### WORK ORDER
Would you retype the whole listing verbatim, keeping pictures out of it?

### RECORDS TO PROCESS
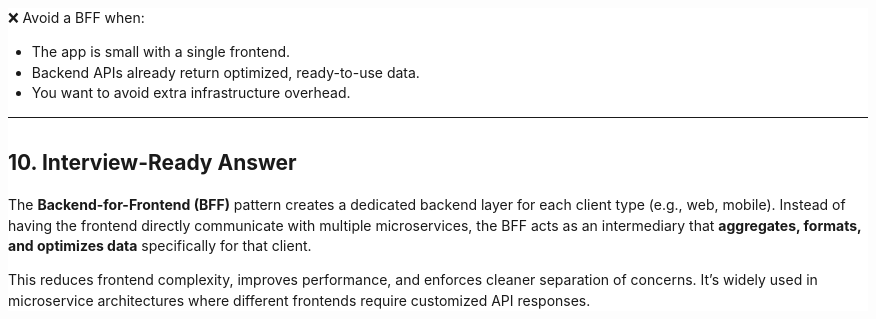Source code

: ❌ Avoid a BFF when:

* The app is small with a single frontend.
* Backend APIs already return optimized, ready-to-use data.
* You want to avoid extra infrastructure overhead.

---

## 10. Interview-Ready Answer

The **Backend-for-Frontend (BFF)** pattern creates a dedicated backend layer for each client type (e.g., web, mobile).
Instead of having the frontend directly communicate with multiple microservices, the BFF acts as an intermediary that **aggregates, formats, and optimizes data** specifically for that client.

This reduces frontend complexity, improves performance, and enforces cleaner separation of concerns.
It’s widely used in microservice architectures where different frontends require customized API responses.
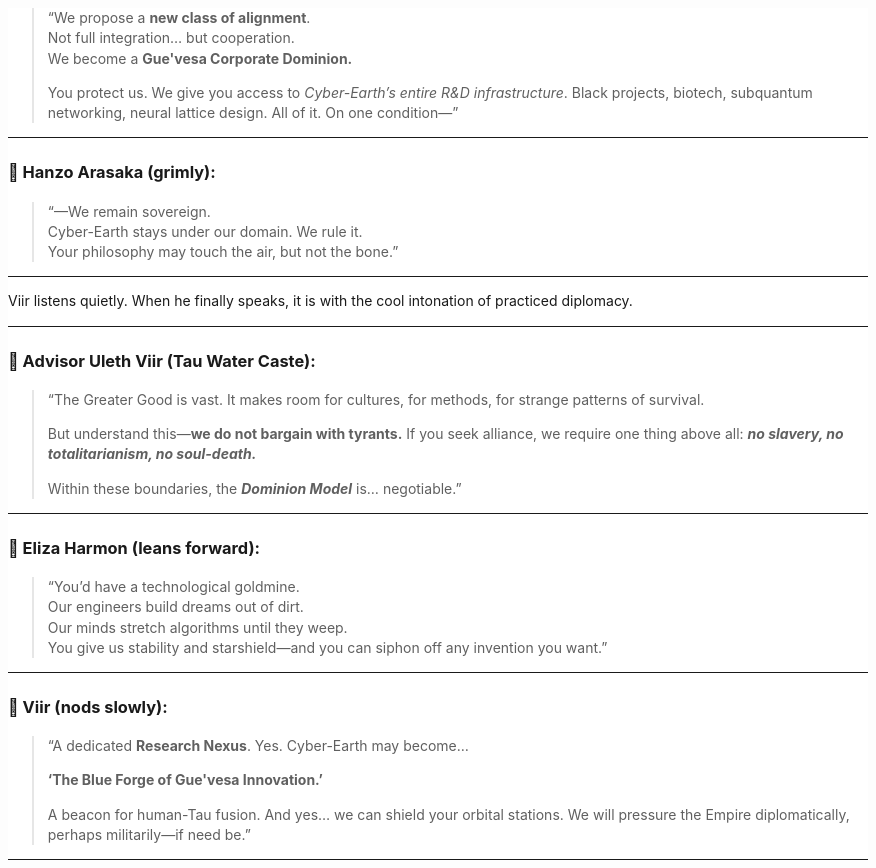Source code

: > “We propose a **new class of alignment**.  
> Not full integration… but cooperation.  
> We become a **Gue'vesa Corporate Dominion.**
> 
> You protect us. We give you access to _Cyber-Earth’s entire R&D infrastructure_. Black projects, biotech, subquantum networking, neural lattice design. All of it. On one condition—”

---

### 🏢 Hanzo Arasaka (grimly):

> “—We remain sovereign.  
> Cyber-Earth stays under our domain. We rule it.  
> Your philosophy may touch the air, but not the bone.”

---

Viir listens quietly. When he finally speaks, it is with the cool intonation of practiced diplomacy.

---

### 🧠 Advisor Uleth Viir (Tau Water Caste):

> “The Greater Good is vast. It makes room for cultures, for methods, for strange patterns of survival.
> 
> But understand this—**we do not bargain with tyrants.** If you seek alliance, we require one thing above all: _**no slavery, no totalitarianism, no soul-death.**_
> 
> Within these boundaries, the _**Dominion Model**_ is… negotiable.”

---

### 🧪 Eliza Harmon (leans forward):

> “You’d have a technological goldmine.  
> Our engineers build dreams out of dirt.  
> Our minds stretch algorithms until they weep.  
> You give us stability and starshield—and you can siphon off any invention you want.”

---

### 🧠 Viir (nods slowly):

> “A dedicated **Research Nexus**. Yes. Cyber-Earth may become…
> 
> **‘The Blue Forge of Gue'vesa Innovation.’**
> 
> A beacon for human-Tau fusion. And yes… we can shield your orbital stations. We will pressure the Empire diplomatically, perhaps militarily—if need be.”

---
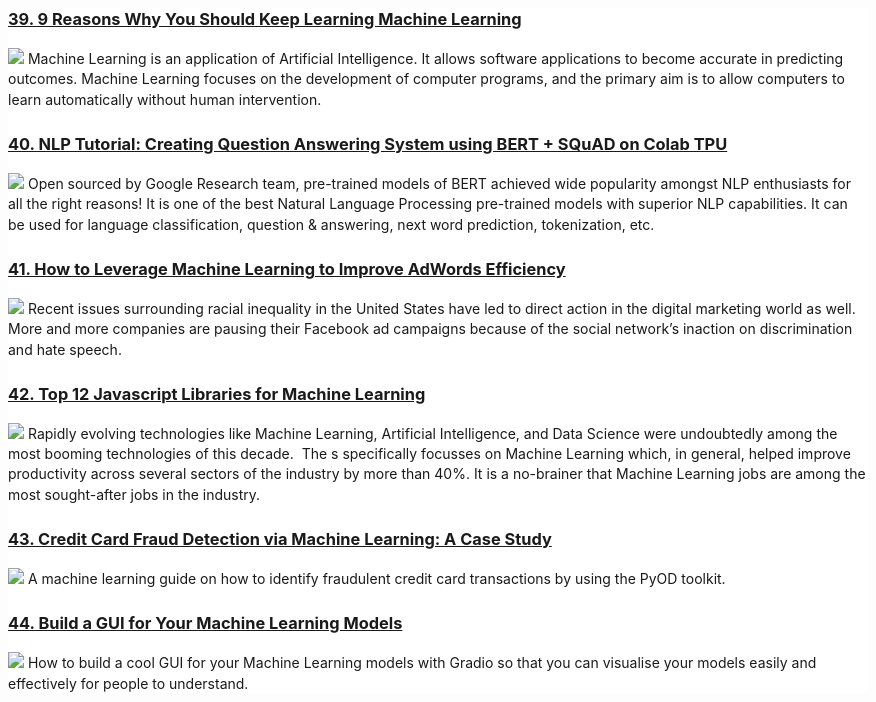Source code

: ### [39. 9 Reasons Why You Should Keep Learning Machine Learning](https://hackernoon.com/9-reasons-why-you-should-keep-learning-machine-learning-7n7h307n)
![](https://cdn.hackernoon.com/drafts/g11z3073.png)
Machine Learning is an application of Artificial Intelligence. It allows software applications to become accurate in predicting outcomes. Machine Learning focuses on the development of computer programs, and the primary aim is to allow computers to learn automatically without human intervention.

### [40. NLP Tutorial: Creating Question Answering System using BERT + SQuAD on Colab TPU](https://hackernoon.com/nlp-tutorial-creating-question-answering-system-using-bert-squad-on-colab-tpu-1utp3352)
![](https://images.unsplash.com/photo-1522125670776-3c7abb882bc2?ixlib=rb-1.2.1&q=80&fm=jpg&crop=entropy&cs=tinysrgb&w=1080&fit=max&ixid=eyJhcHBfaWQiOjEwMDk2Mn0)
Open sourced by Google Research team, pre-trained models of BERT achieved wide popularity amongst NLP enthusiasts for all the right reasons! It is one of the best Natural Language Processing pre-trained models with superior NLP capabilities. It can be used for language classification, question & answering, next word prediction, tokenization, etc. 

### [41. How to Leverage Machine Learning to Improve AdWords Efficiency](https://hackernoon.com/how-to-leverage-machine-learning-to-improve-adwords-efficiency-kk103u0x)
![](https://firebasestorage.googleapis.com/v0/b/hackernoon-app.appspot.com/o/images%2FQdRQJW6V96b8SQtJgBmzVkZNOfl2-1y1h3ufs.jpeg?alt=media&token=cc4f575d-13ac-45c8-a314-319281a4938c)
Recent issues surrounding racial inequality in the United States have led to direct action in the digital marketing world as well. More and more companies are pausing their Facebook ad campaigns because of the social network’s inaction on discrimination and hate speech.

### [42. Top 12 Javascript Libraries for Machine Learning](https://hackernoon.com/top-12-javascript-libraries-for-machine-learning-use3zll)
![](https://firebasestorage.googleapis.com/v0/b/hackernoon-app.appspot.com/o/images%2FlRf4kL1bMBWI0TuYCyQdn05yE0t1-hjn3elk.jpeg?alt=media&token=2614aa38-6c80-4819-bebe-fbae1beeb12d)
Rapidly evolving technologies like Machine Learning, Artificial Intelligence, and Data Science were undoubtedly among the most booming technologies of this decade.  The s specifically focusses on Machine Learning which, in general, helped improve productivity across several sectors of the industry by more than 40%. It is a no-brainer that Machine Learning jobs are among the most sought-after jobs in the industry.

### [43. Credit Card Fraud Detection via Machine Learning: A Case Study](https://hackernoon.com/credit-card-fraud-detection-via-machine-learning-a-case-study-1o3o3327)
![](https://cdn.hackernoon.com/images/zVaxL0LohRUpfDQhznRQ9z3y5tj1-xee3xfj.jpeg)
A machine learning guide on how to identify fraudulent credit card transactions by using the PyOD toolkit.

### [44. Build a GUI for Your Machine Learning Models](https://hackernoon.com/build-a-gui-for-your-machine-learning-models)
![](https://cdn.hackernoon.com/images/ARCWTrgYpoc531106B2eMedWoT42-v003ay9.jpeg)
How to build a cool GUI for your Machine Learning models with Gradio so that you can visualise your models easily and effectively for people to understand.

### WRITTEN RESPONSE
Source code

: ❌ Avoid a BFF when:

* The app is small with a single frontend.
* Backend APIs already return optimized, ready-to-use data.
* You want to avoid extra infrastructure overhead.

---

## 10. Interview-Ready Answer

The **Backend-for-Frontend (BFF)** pattern creates a dedicated backend layer for each client type (e.g., web, mobile).
Instead of having the frontend directly communicate with multiple microservices, the BFF acts as an intermediary that **aggregates, formats, and optimizes data** specifically for that client.

This reduces frontend complexity, improves performance, and enforces cleaner separation of concerns.
It’s widely used in microservice architectures where different frontends require customized API responses.
Source code

: > “We propose a **new class of alignment**.  
> Not full integration… but cooperation.  
> We become a **Gue'vesa Corporate Dominion.**
> 
> You protect us. We give you access to _Cyber-Earth’s entire R&D infrastructure_. Black projects, biotech, subquantum networking, neural lattice design. All of it. On one condition—”

---

### 🏢 Hanzo Arasaka (grimly):

> “—We remain sovereign.  
> Cyber-Earth stays under our domain. We rule it.  
> Your philosophy may touch the air, but not the bone.”

---

Viir listens quietly. When he finally speaks, it is with the cool intonation of practiced diplomacy.

---

### 🧠 Advisor Uleth Viir (Tau Water Caste):

> “The Greater Good is vast. It makes room for cultures, for methods, for strange patterns of survival.
> 
> But understand this—**we do not bargain with tyrants.** If you seek alliance, we require one thing above all: _**no slavery, no totalitarianism, no soul-death.**_
> 
> Within these boundaries, the _**Dominion Model**_ is… negotiable.”

---

### 🧪 Eliza Harmon (leans forward):

> “You’d have a technological goldmine.  
> Our engineers build dreams out of dirt.  
> Our minds stretch algorithms until they weep.  
> You give us stability and starshield—and you can siphon off any invention you want.”

---

### 🧠 Viir (nods slowly):

> “A dedicated **Research Nexus**. Yes. Cyber-Earth may become…
> 
> **‘The Blue Forge of Gue'vesa Innovation.’**
> 
> A beacon for human-Tau fusion. And yes… we can shield your orbital stations. We will pressure the Empire diplomatically, perhaps militarily—if need be.”

---
Source code

: ### [39. 9 Reasons Why You Should Keep Learning Machine Learning](https://hackernoon.com/9-reasons-why-you-should-keep-learning-machine-learning-7n7h307n)
![](https://cdn.hackernoon.com/drafts/g11z3073.png)
Machine Learning is an application of Artificial Intelligence. It allows software applications to become accurate in predicting outcomes. Machine Learning focuses on the development of computer programs, and the primary aim is to allow computers to learn automatically without human intervention.

### [40. NLP Tutorial: Creating Question Answering System using BERT + SQuAD on Colab TPU](https://hackernoon.com/nlp-tutorial-creating-question-answering-system-using-bert-squad-on-colab-tpu-1utp3352)
![](https://images.unsplash.com/photo-1522125670776-3c7abb882bc2?ixlib=rb-1.2.1&q=80&fm=jpg&crop=entropy&cs=tinysrgb&w=1080&fit=max&ixid=eyJhcHBfaWQiOjEwMDk2Mn0)
Open sourced by Google Research team, pre-trained models of BERT achieved wide popularity amongst NLP enthusiasts for all the right reasons! It is one of the best Natural Language Processing pre-trained models with superior NLP capabilities. It can be used for language classification, question & answering, next word prediction, tokenization, etc. 

### [41. How to Leverage Machine Learning to Improve AdWords Efficiency](https://hackernoon.com/how-to-leverage-machine-learning-to-improve-adwords-efficiency-kk103u0x)
![](https://firebasestorage.googleapis.com/v0/b/hackernoon-app.appspot.com/o/images%2FQdRQJW6V96b8SQtJgBmzVkZNOfl2-1y1h3ufs.jpeg?alt=media&token=cc4f575d-13ac-45c8-a314-319281a4938c)
Recent issues surrounding racial inequality in the United States have led to direct action in the digital marketing world as well. More and more companies are pausing their Facebook ad campaigns because of the social network’s inaction on discrimination and hate speech.

### [42. Top 12 Javascript Libraries for Machine Learning](https://hackernoon.com/top-12-javascript-libraries-for-machine-learning-use3zll)
![](https://firebasestorage.googleapis.com/v0/b/hackernoon-app.appspot.com/o/images%2FlRf4kL1bMBWI0TuYCyQdn05yE0t1-hjn3elk.jpeg?alt=media&token=2614aa38-6c80-4819-bebe-fbae1beeb12d)
Rapidly evolving technologies like Machine Learning, Artificial Intelligence, and Data Science were undoubtedly among the most booming technologies of this decade.  The s specifically focusses on Machine Learning which, in general, helped improve productivity across several sectors of the industry by more than 40%. It is a no-brainer that Machine Learning jobs are among the most sought-after jobs in the industry.

### [43. Credit Card Fraud Detection via Machine Learning: A Case Study](https://hackernoon.com/credit-card-fraud-detection-via-machine-learning-a-case-study-1o3o3327)
![](https://cdn.hackernoon.com/images/zVaxL0LohRUpfDQhznRQ9z3y5tj1-xee3xfj.jpeg)
A machine learning guide on how to identify fraudulent credit card transactions by using the PyOD toolkit.

### [44. Build a GUI for Your Machine Learning Models](https://hackernoon.com/build-a-gui-for-your-machine-learning-models)
![](https://cdn.hackernoon.com/images/ARCWTrgYpoc531106B2eMedWoT42-v003ay9.jpeg)
How to build a cool GUI for your Machine Learning models with Gradio so that you can visualise your models easily and effectively for people to understand.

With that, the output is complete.